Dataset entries

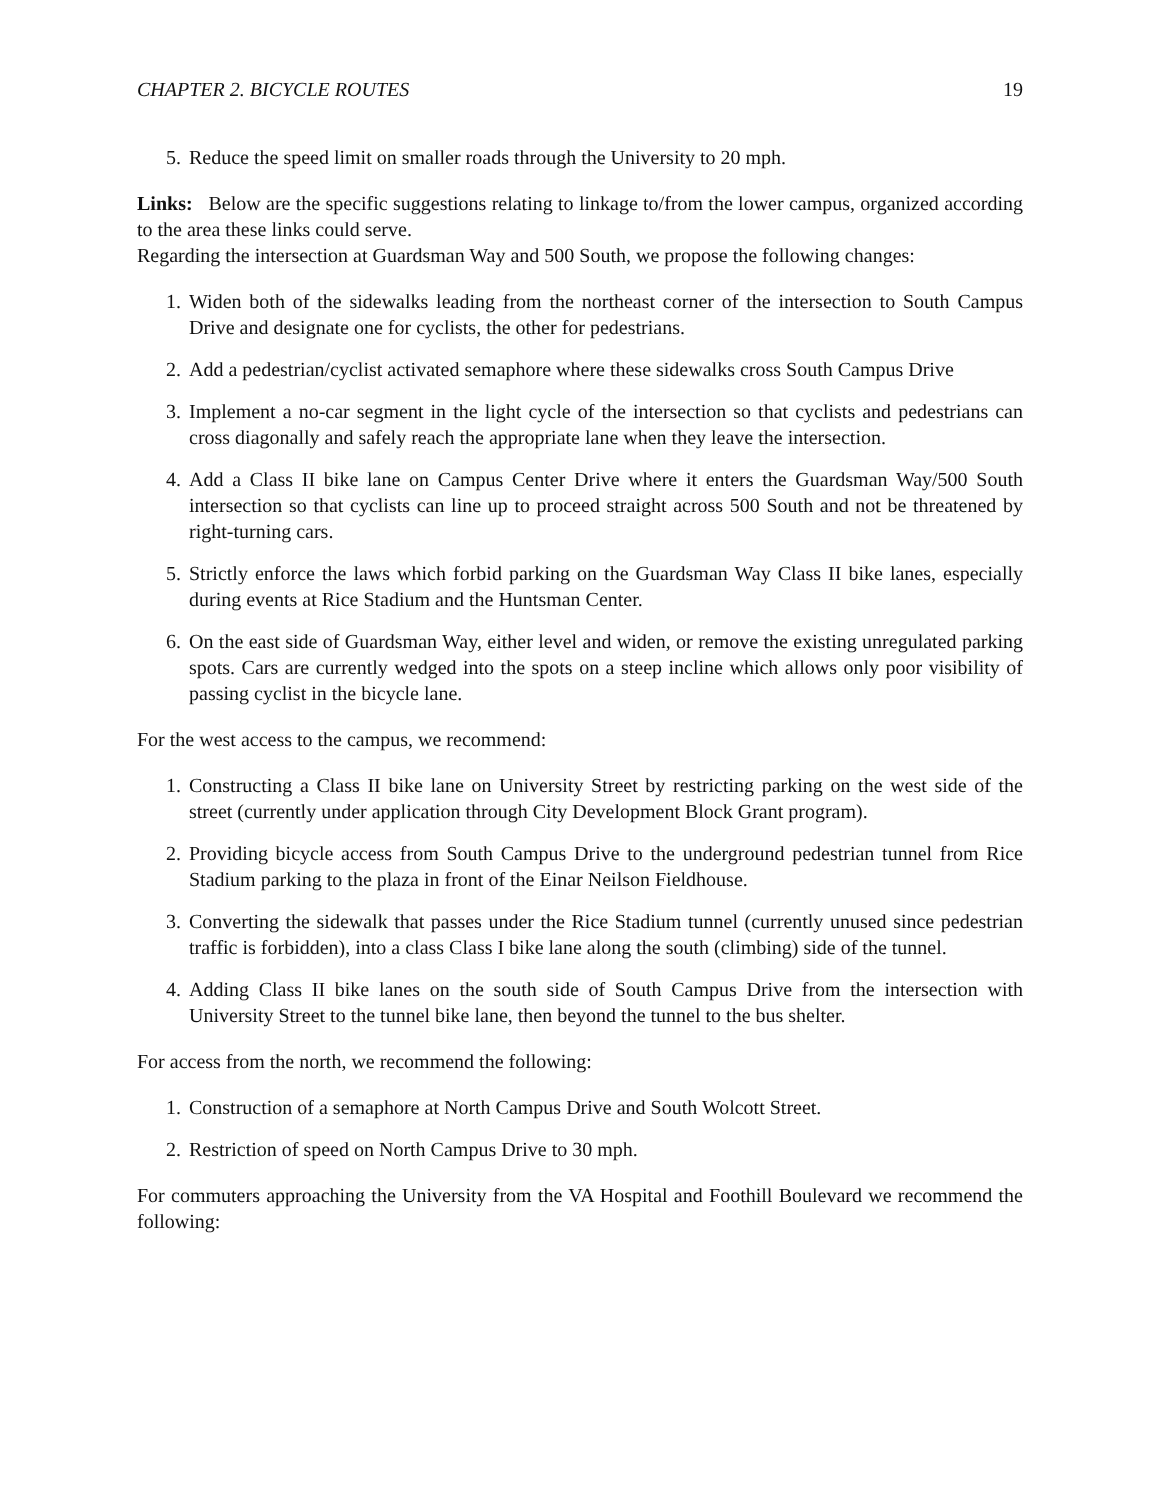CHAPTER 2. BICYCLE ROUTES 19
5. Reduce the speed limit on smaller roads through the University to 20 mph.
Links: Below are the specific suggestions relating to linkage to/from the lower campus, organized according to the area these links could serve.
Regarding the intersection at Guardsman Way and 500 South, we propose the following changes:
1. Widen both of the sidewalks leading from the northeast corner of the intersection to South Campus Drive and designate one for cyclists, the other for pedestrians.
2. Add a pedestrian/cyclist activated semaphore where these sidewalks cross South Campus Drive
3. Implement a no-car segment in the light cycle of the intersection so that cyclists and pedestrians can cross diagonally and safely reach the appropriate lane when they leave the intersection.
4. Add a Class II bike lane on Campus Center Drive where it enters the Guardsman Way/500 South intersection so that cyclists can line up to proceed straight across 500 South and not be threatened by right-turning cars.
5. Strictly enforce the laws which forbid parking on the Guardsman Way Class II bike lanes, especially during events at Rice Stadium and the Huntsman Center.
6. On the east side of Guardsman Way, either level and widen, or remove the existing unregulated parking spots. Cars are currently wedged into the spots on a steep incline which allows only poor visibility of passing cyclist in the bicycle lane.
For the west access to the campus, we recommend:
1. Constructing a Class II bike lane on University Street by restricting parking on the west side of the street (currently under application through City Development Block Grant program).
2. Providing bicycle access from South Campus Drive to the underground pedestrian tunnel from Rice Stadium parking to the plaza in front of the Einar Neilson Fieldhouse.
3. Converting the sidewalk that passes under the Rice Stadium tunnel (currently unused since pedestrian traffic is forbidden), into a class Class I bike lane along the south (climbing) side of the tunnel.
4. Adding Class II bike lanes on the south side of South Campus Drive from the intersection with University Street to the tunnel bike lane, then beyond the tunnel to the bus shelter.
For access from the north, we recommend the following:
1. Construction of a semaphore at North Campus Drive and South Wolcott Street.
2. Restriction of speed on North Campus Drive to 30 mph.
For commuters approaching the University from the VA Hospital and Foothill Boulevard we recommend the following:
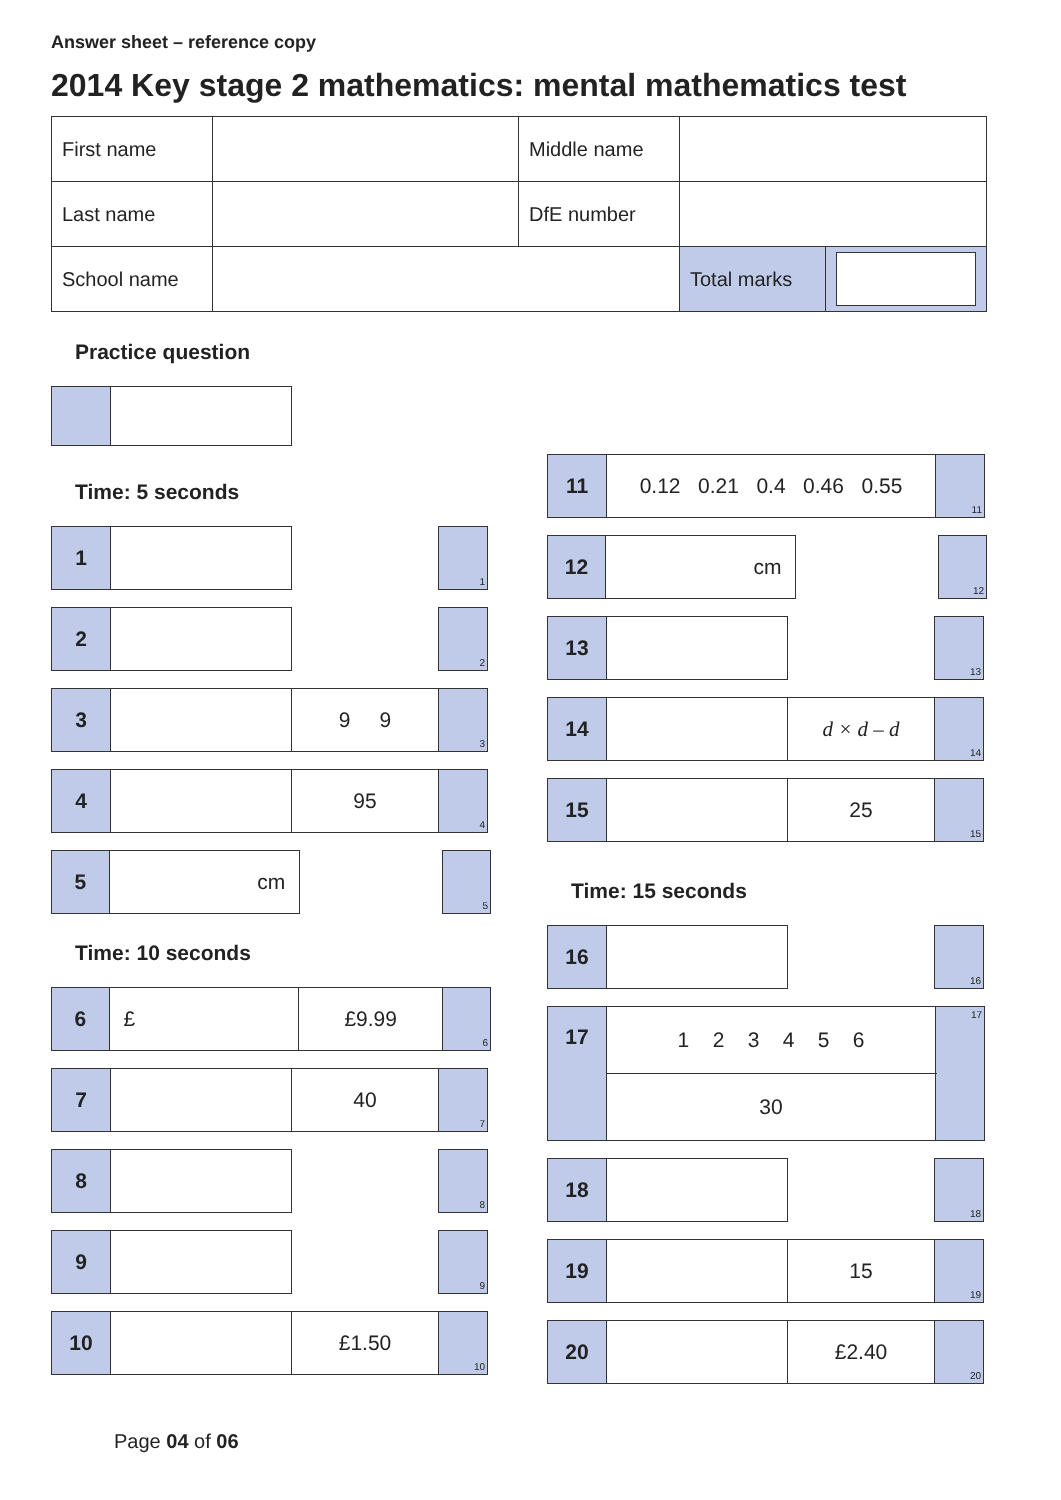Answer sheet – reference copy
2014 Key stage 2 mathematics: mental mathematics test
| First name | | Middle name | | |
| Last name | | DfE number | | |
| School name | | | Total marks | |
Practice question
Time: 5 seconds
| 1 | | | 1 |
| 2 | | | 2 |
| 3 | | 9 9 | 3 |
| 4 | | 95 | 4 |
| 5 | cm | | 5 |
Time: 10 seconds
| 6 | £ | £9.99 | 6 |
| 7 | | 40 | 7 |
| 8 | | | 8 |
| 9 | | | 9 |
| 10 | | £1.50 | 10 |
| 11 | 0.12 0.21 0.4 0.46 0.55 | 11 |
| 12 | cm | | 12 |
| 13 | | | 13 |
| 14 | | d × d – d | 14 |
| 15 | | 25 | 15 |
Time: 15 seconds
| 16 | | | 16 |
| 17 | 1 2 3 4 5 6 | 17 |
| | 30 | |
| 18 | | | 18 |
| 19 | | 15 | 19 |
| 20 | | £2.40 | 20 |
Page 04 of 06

• WORK ITEM
Take the data above and set it down exactly, images excluded.

• TASK OUTPUT
CHAPTER 2. BICYCLE ROUTES 19
5. Reduce the speed limit on smaller roads through the University to 20 mph.
Links: Below are the specific suggestions relating to linkage to/from the lower campus, organized according to the area these links could serve.
Regarding the intersection at Guardsman Way and 500 South, we propose the following changes:
1. Widen both of the sidewalks leading from the northeast corner of the intersection to South Campus Drive and designate one for cyclists, the other for pedestrians.
2. Add a pedestrian/cyclist activated semaphore where these sidewalks cross South Campus Drive
3. Implement a no-car segment in the light cycle of the intersection so that cyclists and pedestrians can cross diagonally and safely reach the appropriate lane when they leave the intersection.
4. Add a Class II bike lane on Campus Center Drive where it enters the Guardsman Way/500 South intersection so that cyclists can line up to proceed straight across 500 South and not be threatened by right-turning cars.
5. Strictly enforce the laws which forbid parking on the Guardsman Way Class II bike lanes, especially during events at Rice Stadium and the Huntsman Center.
6. On the east side of Guardsman Way, either level and widen, or remove the existing unregulated parking spots. Cars are currently wedged into the spots on a steep incline which allows only poor visibility of passing cyclist in the bicycle lane.
For the west access to the campus, we recommend:
1. Constructing a Class II bike lane on University Street by restricting parking on the west side of the street (currently under application through City Development Block Grant program).
2. Providing bicycle access from South Campus Drive to the underground pedestrian tunnel from Rice Stadium parking to the plaza in front of the Einar Neilson Fieldhouse.
3. Converting the sidewalk that passes under the Rice Stadium tunnel (currently unused since pedestrian traffic is forbidden), into a class Class I bike lane along the south (climbing) side of the tunnel.
4. Adding Class II bike lanes on the south side of South Campus Drive from the intersection with University Street to the tunnel bike lane, then beyond the tunnel to the bus shelter.
For access from the north, we recommend the following:
1. Construction of a semaphore at North Campus Drive and South Wolcott Street.
2. Restriction of speed on North Campus Drive to 30 mph.
For commuters approaching the University from the VA Hospital and Foothill Boulevard we recommend the following:
Answer sheet – reference copy
2014 Key stage 2 mathematics: mental mathematics test
| First name | | Middle name | | |
| Last name | | DfE number | | |
| School name | | | Total marks | |
Practice question
Time: 5 seconds
| 1 | | | 1 |
| 2 | | | 2 |
| 3 | | 9 9 | 3 |
| 4 | | 95 | 4 |
| 5 | cm | | 5 |
Time: 10 seconds
| 6 | £ | £9.99 | 6 |
| 7 | | 40 | 7 |
| 8 | | | 8 |
| 9 | | | 9 |
| 10 | | £1.50 | 10 |
| 11 | 0.12 0.21 0.4 0.46 0.55 | 11 |
| 12 | cm | | 12 |
| 13 | | | 13 |
| 14 | | d × d – d | 14 |
| 15 | | 25 | 15 |
Time: 15 seconds
| 16 | | | 16 |
| 17 | 1 2 3 4 5 6 | 17 |
| | 30 | |
| 18 | | | 18 |
| 19 | | 15 | 19 |
| 20 | | £2.40 | 20 |
Page 04 of 06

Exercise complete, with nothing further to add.